Mr. Chair, Excellencies, the Government of the Philippines strongly reiterates its commitment to accelerate inclusive economic growth, aided by the ICPD Program of Action.
Before the COVID-19 pandemic, the Philippines had made significant progress in achieving the goals of the ICPD. Supported by strong macro-fiscal foundations, we almost doubled, as a share of GDP, our investments in infrastructure and human capital development between 2010 and 2019. Through the Responsible Parenthood and Reproductive Health Act of 2012, we granted universal access to nearly all modern contraceptives at government health centers.

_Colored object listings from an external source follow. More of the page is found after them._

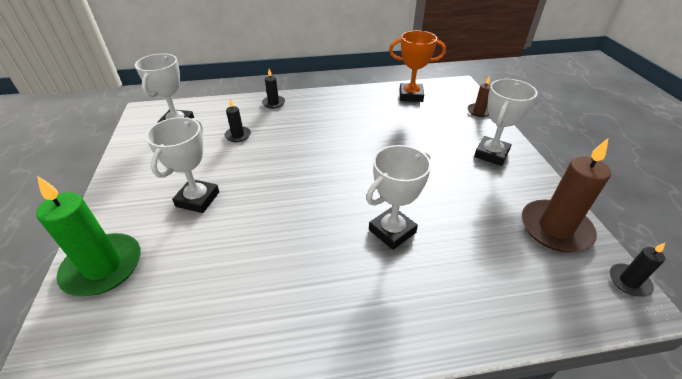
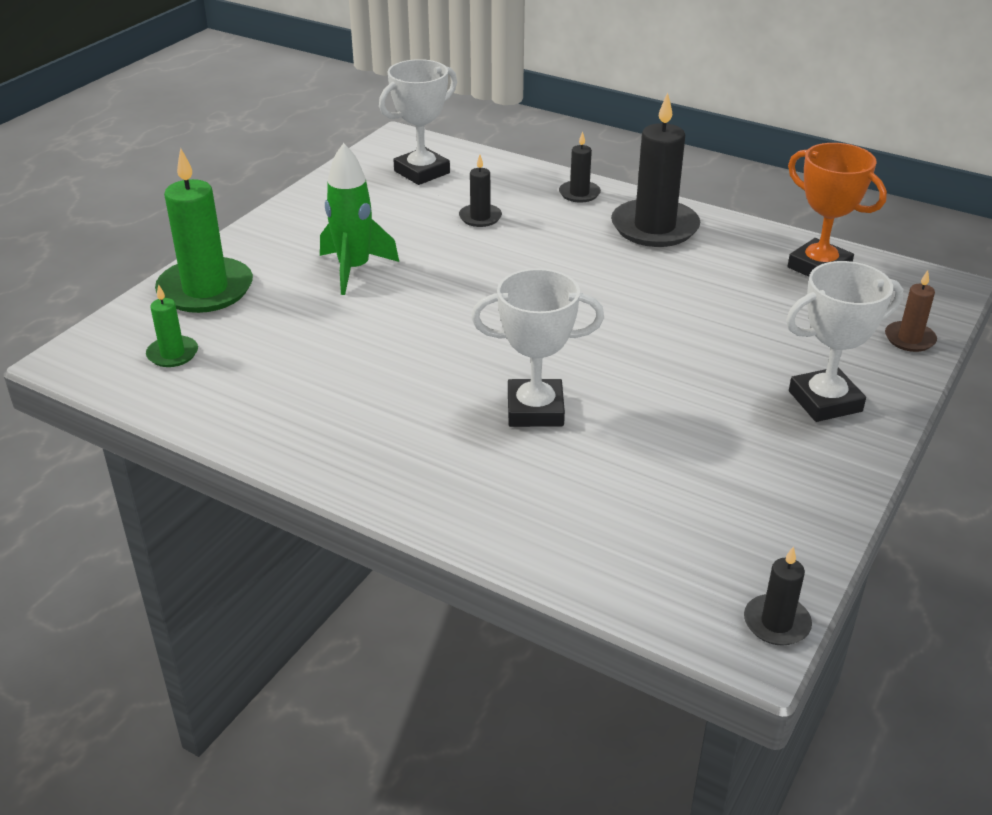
camera: 40 degrees right, 5 degrees down
white trophy [146,117,219,213] -> green rocket [320,143,399,295]
brown candle [522,138,611,252] -> none
none -> green candle [146,284,198,367]
none -> black candle [611,92,700,247]

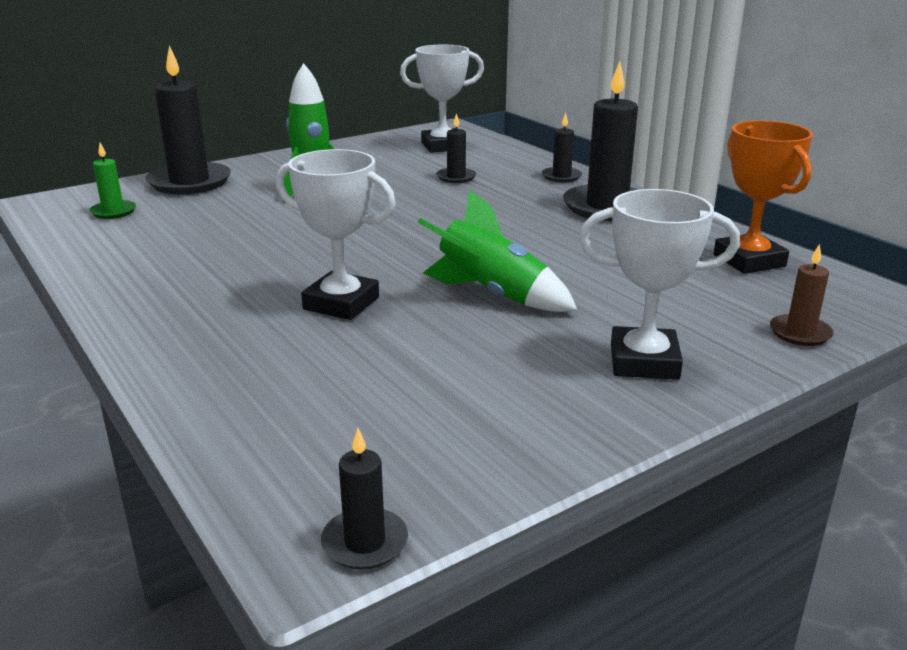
camera: 25 degrees right, 10 degrees down
green candle [155,148,253,313] -> black candle [145,45,231,195]
none -> green rocket [417,190,577,312]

The use of modern contraception among married women increased from 37.6 percent in 2013 to 40.4 percent in 2017.
Through the Enhanced Basic Education Act of 2013, we shifted from a 10-year to a 13-year basic education system. This will allow us to realize better social and economic outcomes for our children. In 2019, we expanded healthcare access and coverage for all Filipinos through the enactment of the Universal Health Care Act, funded by higher excise taxes on alcohol, tobacco, and e-cigarettes.
All of these have contributed to significant poverty reduction. In 2018, poverty incidence fell by almost 7 percentage points, the biggest decline in our history, or from 23.5 percent in 2015 to 16.7 percent in 2018, lifting six million Filipinos out of poverty four years ahead of the target schedule of 2022.
However, the COVID-19 pandemic temporarily halted our progress. In 2020, people's incomes and jobs were significantly affected by the pandemic and stringent quarantines.
The pandemic was a litmus test on the resilience of our systems and institutions. Quarantines and mobility restrictions exacerbated inequalities and temporarily increased unemployment. While COVID-19 tested our resolve to pursue the ICPD Program of Action, we did not waver in our goal to build a stronger and more inclusive society.
Amid the pandemic, we accelerated the implementation of the Philippine Identification System to provide every Filipino with a unique and digitalized proof of identity. From October 2020 to April 2022, we have registered over 62 million Filipinos to the national ID and facilitated over 7.7 million bank account applications for low-income individuals. This will transform how we deliver social assistance and financial inclusion, and help lift more Filipinos out of poverty.
After a temporary decline in 2020, the Philippine economy took a positive turn in 2021 and grew by 5.7 percent, exceeding market expectations. This robust growth was supported by the success of the country’s vaccination program, which allowed us the full reopening of the economy. The estimated total fertility rate has been consistently on a downward trend in the past two decades and was recorded at 1.8 children in 2021.
Finally, as we move forward from this crisis, we need to put the poor and vulnerable more at the center of our development strategies. In the succeeding Philippine Development Plan, we intend to prioritize smart infrastructure, regional equity, innovation, and climate change mitigation and adaptation as the four pillars to help us achieve rapid and more inclusive growth.
The Philippines’ story is not unique as many economies have persevered to rebuild better and more inclusive systems. While progress is evident, we need to do more to create change that is truly transformative. To this end, strengthening regional cooperation is crucial. Together, let us work towards ensuring equal opportunities for all.